The Tharus of Chitwan: Ethnicity, Class and the State in Nepal

Guneratne, Upali Arjun

     This dissertation is a study of the development of ethnic consciousness among the Tharus of Chitwan and its relation to class stratification, processes of state building and the cultural and socio-economic transformation of the Chitwan valley that has followed on the success of the Malaria Eradication Program. I argue that Tharu identity is defined in contrast to that of the dominant Brahmin-Chhetri caste groups, which have settled widely in the Tarai since the 1950's. It has developed in dialectical relationship with the activities of a modernizing, centralizing state and through interaction with other ethnic groups which have immigrated to the Tarai. The nineteenth century state laid the basis for Tharu identity by reifying in law the category Tharu, which had been collectively applied to groups with very different traditions, customs and languages living in the Tarai. This identity is thus not something primordial but very much an artifact of modern times.
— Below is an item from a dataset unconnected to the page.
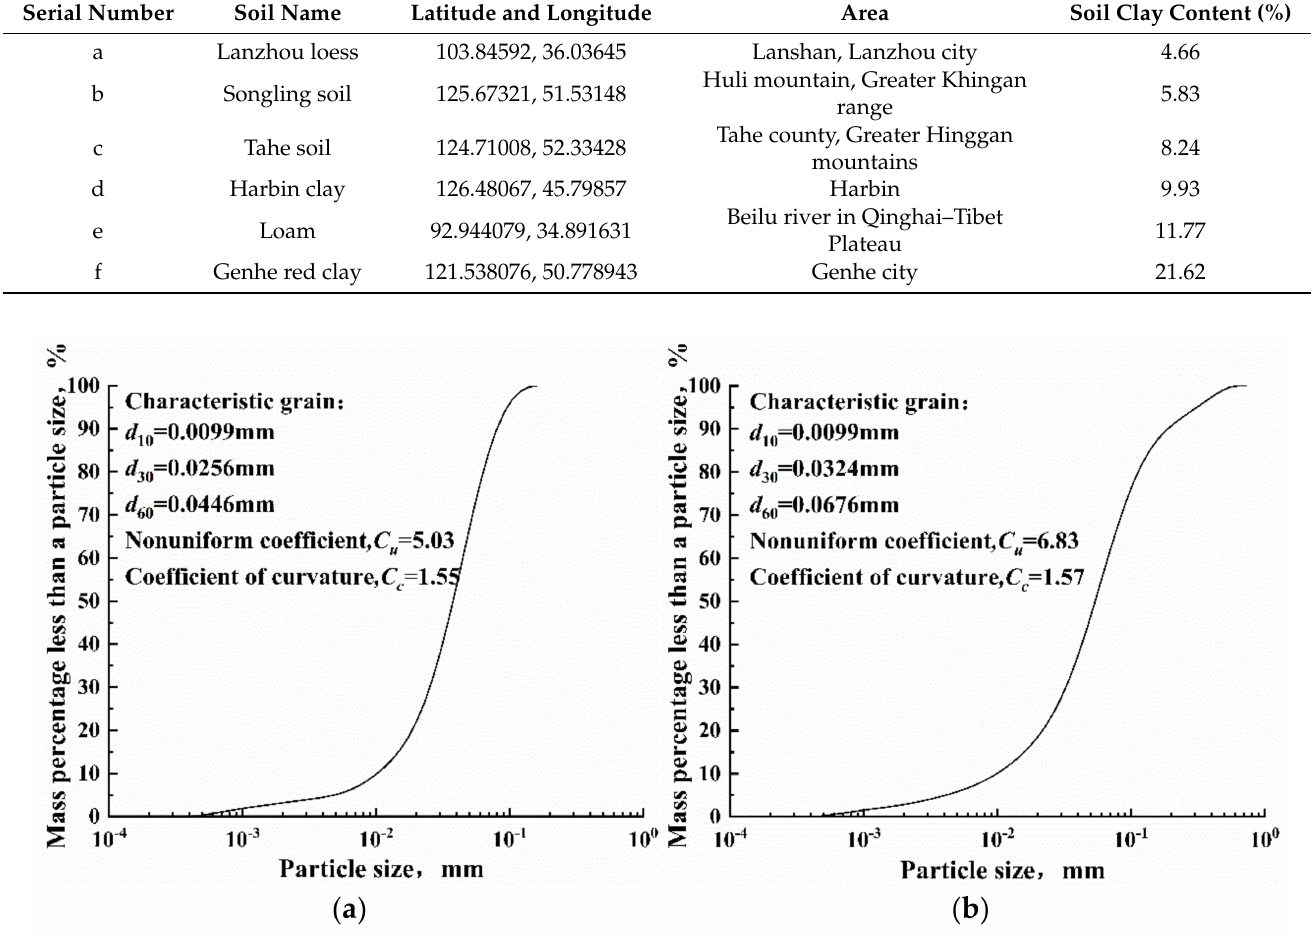
Table 1. Information and number of six soils.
     The descendants of nineteenth century revenue collectors known as jimidars are the core of the Tharu elite which today plays an important role in the shaping of Tharu ethnic consciousness. I am concerned with understanding the genesis of this elite, the nature of its contemporary power and its role in Tharu society, how it sees itself, and how it is viewed by Tharus in general.
     This dissertation accomplishes three things. First, it is the first extensive ethnography in any Western language to be available on the Tharus of Chitwan. Secondly, it addresses a question that has been neglected in the literature on rural migration and development in Nepal by discussing the impact of that migration on the indigenous population. Finally, it is a contribution to a growing body of literature in Nepal which has revised the way we view the country's many named ethnic groups, which were once assumed to be primordial and enduring. It contributes to our understanding of them as having been constituted in modern times as self-conscious entities; as ethnic groups, they are the result of state formation and nation-building.
     Ethnicity is a fluid, dynamic process. I have attempted in this study to describe that process and clarify the historical circumstances that have shaped the identity of Tharus in Nepal. While the content of ethnicity is cultural, the processes that shape it and give it force are rooted in the way societies and states organize to reproduce themselves and their institutions.